Purpose : To explore the pathological role and molecular mechanism by which hyperosmolarity disrupts corneal epithelial barrier through TNF-α-induced protease cathepsin S with suppressed anti-inflammatory cytokine IL-37 using an in vitro dry eye model with human corneal epithelial cells (HCECs).

Methods : Primary HCECs were established from fresh donor limbal tissue explants. The cultures in iso-osmolar medium were switched to medium with increasing osmolarity (350, 400, 450 and 500 mOsM), without or with prior incubation of IL-37 for different time periods (2-48 hours). The integrity of apical barrier junction proteins was evaluated by immunostaining and confocal laser scanning microscopy. The expression of cytokines and cathepsin S by HCECs and the condition medium was determined by RT-qPCR, immunofluorescent staining and ELISA.

Results : The integrity of corneal epithelial barrier was observed to be largely disrupted as shown by 3D confocal laser scanning images of immunofluorescent staining for major junction proteins ZO-1, occludin, claudin 1, and E-cadherin, in HCECs exposed to 450-500 mOsM, when compared with iso-osmolar medium at 312 mOsM. The mRNA expression and protein production of pro-inflammatory cytokines (TNF-α, IL-1β and IL-6) were dramatically stimulated by hyperosmotic stress as evaluated by RT-qPCR and ELISA. The protease cathepsin S also increased significantly at both mRNA and protein levels, as evaluated by RT-qPCR and immunostaining.
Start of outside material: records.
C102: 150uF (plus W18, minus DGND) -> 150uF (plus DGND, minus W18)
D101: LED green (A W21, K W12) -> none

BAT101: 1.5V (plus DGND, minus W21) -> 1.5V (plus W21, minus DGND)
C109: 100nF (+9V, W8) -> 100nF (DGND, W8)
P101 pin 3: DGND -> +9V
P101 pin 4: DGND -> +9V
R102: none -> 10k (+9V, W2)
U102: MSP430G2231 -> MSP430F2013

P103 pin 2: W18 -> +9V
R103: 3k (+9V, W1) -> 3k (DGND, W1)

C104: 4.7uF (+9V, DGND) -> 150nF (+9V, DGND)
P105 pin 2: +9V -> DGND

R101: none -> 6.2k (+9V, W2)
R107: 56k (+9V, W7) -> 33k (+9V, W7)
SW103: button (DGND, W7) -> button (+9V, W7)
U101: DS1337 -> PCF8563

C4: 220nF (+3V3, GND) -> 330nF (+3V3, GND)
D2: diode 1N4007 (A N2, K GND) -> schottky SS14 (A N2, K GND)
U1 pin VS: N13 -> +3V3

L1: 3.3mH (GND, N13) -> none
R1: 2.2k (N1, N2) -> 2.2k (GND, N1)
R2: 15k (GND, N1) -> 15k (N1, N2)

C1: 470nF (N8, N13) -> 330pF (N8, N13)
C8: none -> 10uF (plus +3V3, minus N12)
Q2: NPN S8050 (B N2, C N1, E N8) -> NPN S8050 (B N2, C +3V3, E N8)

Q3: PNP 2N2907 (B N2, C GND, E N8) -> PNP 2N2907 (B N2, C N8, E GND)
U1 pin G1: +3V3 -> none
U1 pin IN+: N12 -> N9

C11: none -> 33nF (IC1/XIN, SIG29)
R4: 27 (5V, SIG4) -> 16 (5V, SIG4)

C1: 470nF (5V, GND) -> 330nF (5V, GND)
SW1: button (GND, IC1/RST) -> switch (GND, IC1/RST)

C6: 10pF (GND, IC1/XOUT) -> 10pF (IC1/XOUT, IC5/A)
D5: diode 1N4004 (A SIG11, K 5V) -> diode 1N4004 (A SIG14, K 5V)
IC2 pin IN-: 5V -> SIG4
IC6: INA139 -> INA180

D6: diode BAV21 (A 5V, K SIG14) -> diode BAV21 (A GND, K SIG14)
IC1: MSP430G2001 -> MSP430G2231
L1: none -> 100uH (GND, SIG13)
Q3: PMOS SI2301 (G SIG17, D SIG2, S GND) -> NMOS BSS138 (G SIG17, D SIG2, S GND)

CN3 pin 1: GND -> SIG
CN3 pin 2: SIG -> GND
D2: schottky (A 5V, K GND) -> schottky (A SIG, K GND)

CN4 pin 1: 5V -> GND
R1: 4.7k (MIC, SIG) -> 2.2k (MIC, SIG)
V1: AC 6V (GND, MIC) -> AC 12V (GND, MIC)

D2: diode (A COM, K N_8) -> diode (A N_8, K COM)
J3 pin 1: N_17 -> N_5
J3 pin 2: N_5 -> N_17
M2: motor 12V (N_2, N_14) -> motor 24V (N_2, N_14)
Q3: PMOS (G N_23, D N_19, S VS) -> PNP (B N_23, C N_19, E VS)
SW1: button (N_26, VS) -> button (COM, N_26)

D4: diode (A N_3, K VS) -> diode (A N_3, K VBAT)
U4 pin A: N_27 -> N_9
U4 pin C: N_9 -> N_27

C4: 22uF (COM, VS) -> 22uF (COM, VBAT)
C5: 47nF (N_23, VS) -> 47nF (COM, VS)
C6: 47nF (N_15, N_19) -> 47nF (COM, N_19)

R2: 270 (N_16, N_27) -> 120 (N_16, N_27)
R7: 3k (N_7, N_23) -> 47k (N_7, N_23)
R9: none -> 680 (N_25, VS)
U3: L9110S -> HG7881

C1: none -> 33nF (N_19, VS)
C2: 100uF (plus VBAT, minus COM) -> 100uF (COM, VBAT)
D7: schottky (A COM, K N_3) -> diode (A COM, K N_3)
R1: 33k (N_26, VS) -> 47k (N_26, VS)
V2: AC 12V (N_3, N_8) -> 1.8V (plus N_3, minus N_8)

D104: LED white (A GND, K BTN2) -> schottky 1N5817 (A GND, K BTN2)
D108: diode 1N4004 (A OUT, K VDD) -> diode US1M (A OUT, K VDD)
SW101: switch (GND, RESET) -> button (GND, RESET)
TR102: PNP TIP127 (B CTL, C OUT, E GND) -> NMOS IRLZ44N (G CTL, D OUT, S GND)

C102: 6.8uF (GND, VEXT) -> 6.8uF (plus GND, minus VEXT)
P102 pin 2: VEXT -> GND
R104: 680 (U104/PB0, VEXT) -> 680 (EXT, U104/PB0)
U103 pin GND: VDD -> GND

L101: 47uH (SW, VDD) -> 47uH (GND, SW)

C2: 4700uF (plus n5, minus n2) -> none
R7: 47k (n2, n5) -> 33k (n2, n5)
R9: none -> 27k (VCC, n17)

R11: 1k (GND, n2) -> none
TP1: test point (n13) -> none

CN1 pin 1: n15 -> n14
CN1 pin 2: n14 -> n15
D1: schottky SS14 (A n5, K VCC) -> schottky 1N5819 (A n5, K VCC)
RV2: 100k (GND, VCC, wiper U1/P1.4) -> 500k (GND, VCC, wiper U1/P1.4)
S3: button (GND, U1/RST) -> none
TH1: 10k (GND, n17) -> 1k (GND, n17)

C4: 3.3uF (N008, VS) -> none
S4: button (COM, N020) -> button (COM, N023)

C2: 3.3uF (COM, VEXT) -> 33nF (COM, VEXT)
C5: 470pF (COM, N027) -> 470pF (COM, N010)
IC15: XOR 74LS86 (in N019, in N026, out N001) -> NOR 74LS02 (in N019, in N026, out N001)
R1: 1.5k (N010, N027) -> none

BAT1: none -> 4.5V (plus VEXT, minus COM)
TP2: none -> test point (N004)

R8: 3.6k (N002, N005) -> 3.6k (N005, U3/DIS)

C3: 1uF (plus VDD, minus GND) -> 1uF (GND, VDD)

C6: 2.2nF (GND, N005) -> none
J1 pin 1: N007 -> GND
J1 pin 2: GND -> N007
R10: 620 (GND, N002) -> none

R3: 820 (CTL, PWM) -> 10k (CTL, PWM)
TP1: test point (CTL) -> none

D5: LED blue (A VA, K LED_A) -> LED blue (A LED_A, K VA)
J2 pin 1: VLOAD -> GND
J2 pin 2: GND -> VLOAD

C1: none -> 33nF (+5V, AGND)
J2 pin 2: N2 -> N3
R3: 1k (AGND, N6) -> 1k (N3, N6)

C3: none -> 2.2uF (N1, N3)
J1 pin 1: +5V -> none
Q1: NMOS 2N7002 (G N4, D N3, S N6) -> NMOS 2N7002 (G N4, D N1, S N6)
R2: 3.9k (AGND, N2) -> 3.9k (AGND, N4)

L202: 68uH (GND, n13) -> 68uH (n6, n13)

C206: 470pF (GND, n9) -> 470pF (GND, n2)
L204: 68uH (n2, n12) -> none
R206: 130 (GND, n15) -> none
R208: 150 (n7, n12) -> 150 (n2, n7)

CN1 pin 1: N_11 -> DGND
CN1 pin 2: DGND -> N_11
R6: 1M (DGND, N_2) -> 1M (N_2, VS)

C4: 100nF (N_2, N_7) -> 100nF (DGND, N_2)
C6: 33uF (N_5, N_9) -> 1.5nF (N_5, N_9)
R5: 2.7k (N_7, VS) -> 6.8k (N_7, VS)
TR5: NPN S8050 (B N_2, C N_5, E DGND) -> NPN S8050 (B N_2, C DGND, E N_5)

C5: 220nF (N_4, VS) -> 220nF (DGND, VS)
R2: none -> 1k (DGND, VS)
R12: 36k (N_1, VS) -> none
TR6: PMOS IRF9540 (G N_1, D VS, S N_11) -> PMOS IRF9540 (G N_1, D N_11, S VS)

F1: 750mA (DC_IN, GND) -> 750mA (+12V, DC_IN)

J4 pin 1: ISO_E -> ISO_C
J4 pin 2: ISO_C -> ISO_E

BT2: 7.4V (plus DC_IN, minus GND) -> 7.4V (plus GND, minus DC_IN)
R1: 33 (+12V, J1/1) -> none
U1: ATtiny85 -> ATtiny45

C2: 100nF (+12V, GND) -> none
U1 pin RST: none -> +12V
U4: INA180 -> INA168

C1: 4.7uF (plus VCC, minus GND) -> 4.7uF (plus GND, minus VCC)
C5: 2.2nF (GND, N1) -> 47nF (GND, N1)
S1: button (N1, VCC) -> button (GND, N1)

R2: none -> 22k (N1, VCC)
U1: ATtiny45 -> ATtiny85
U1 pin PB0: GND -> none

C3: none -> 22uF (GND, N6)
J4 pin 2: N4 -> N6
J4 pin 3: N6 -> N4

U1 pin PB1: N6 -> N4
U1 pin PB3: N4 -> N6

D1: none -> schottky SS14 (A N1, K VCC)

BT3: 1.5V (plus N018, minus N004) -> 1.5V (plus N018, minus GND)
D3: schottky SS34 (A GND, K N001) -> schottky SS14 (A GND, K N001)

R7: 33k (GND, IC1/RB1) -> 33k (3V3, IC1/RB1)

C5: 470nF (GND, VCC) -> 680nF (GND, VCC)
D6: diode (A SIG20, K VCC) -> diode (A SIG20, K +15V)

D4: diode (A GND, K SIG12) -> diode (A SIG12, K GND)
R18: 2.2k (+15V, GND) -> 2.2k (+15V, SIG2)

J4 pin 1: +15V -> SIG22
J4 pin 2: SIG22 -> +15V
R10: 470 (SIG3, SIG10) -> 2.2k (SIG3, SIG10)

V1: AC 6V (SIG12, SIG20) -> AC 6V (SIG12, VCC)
However, anti-inflammatory cytokine IL-37 was observed to decrease significantly as early as 4 hour and last 24 hours in HCECs exposed to hyperosmotic medium. Interestingly, recombinant human IL-37 was observed to suppress the production of pro-inflammatory cytokines and inhibit TNF-α-induced cathepsin S in HCECs exposed to hyperosmotic medium. Further investigations on molecular pathway are currently underway.

Conclusions : Our findings demonstrate that the hyperosmotic stress disrupts the corneal epithelial barrier through stimulating pro-inflammatory cytokines and protease cathepsin S while suppressing anti-inflammatory cytokine IL-37. The results may provide a novel insight on molecular pathogenesis and potential therapeutic targets for dry eye patients.

This is a 2020 ARVO Annual Meeting abstract.